With the warm March we have all been excited about getting out into the garden.  I have to constantly remind myself that it is not yet Spring, and we have two more months of frost and freeze.

Enter the hoop house, a way to get an early start and fulfill the urge to garden.  B and I talked about it for a couple weeks, and then today, given the fact that it was in the 50’s, all the snow was gone, and it wasn’t too muddy we decided to build it.

The supplies:  4- 10 ft 3/4 inch PVC tubing, 1 roll of plastic sheeting ( our roll was 30 feet, and we found it on clearance at an odd lot store), 8- 3/4 inch two hold straps, roofing nails (we didn’t have any short screws), a hammer, a pair of scissors, a staple gun with staples, and something like more tubing, twine, or small branches as a cross bar to support the hoops.  We used some old pipes from a defunct green house and some zip ties to fasten them.  Oh- and a raised bed.

Our raised bed is just over eight feet long.  We marked at 1, 3,5,and 7 feet on both sides.  Then we used those marks as our guide to nail the straps.

We debated for a while whether to put the straps on the inside or the outside, as we have seen them both ways, but decided outside would work for us.  Once the the straps are on slide one end of the pvc tube through one strap, pushing it slightly into the ground.  Then bend the tube and slide it through the strap that’s parallel.

Once the tubing is in place it is time to attach the cross bar support.  We took smallish pipes and attached them with two zip ties at each hoop.  You could use basically anything you could get your hands on.  We had also considered a broken tent pole for the job.

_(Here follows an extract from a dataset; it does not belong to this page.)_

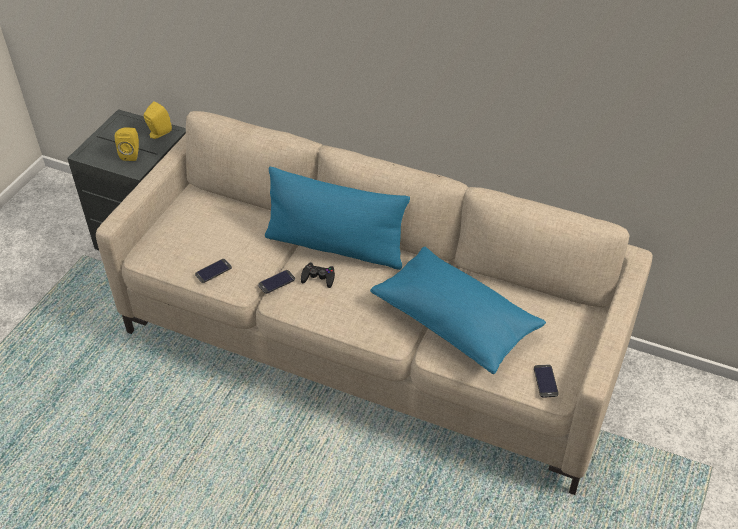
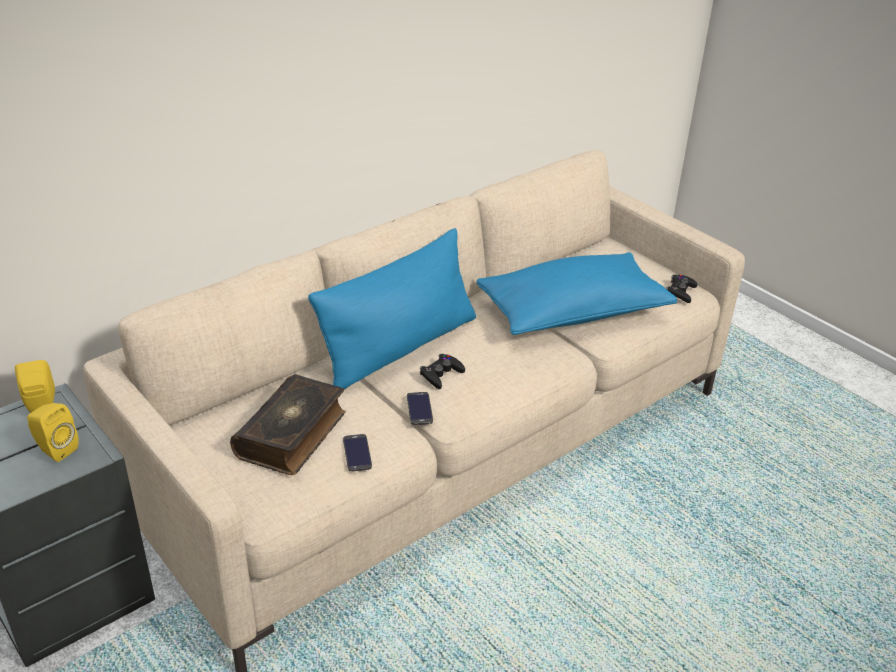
camera: 65 degrees left, 10 degrees down
phone [534,364,559,398] -> black game controller [666,275,697,303]
none -> book [230,374,346,475]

Now that the support is in place it is time for the plastic.  You will want to have an idea which way the wind is blowing as you unroll the plastic sheeting.  Originally, we had wanted to put grommets in the plastic like a tarp so we could weave the tubing through it, but we couldn’t find anything big enough, plus that would have taken a long time.

Pull the plastic over the hoops and make sure all four side are completely covered.  We made sure there was at least 6 inches over hang on each side.  Then we got out the staple gun and wen to town on 2 sides.  There are no pictures of this because it is a two person job, especially when it is windy out.  Why only two sides?  Well, the soil was still frozen and we needed to add more before we planted.  We will also have to plant the seeds.  Once those are done we may add a couple more staples, but you will need to leave at least one short side completely loose for ventilation and access to the food you’re growing.

How tall is it you ask?  Well, it is big enough for a preschooler to walk around comfortably, and there is enough space on the two sides that she was able to crawl in and out multiple times.

In all the supplies (not including our existing raised bed and the things we had laying around, like nails and staples) cost us around $30.00.  It took around half an hour to put together, even with gusty winds and a three year old “helping.”  Hopefully, we will be planting in it next weekend, and soon will be getting some early greens. Yum!




One response to “Building a hoop house

  1. Hey, we started that project this past weekend! We only got one bed done though. Also, we had to make our hoops kind of short since we live in a high wind area. I had used the technique several years ago and really like it. It is good to put netting over the hoops too for strawberries.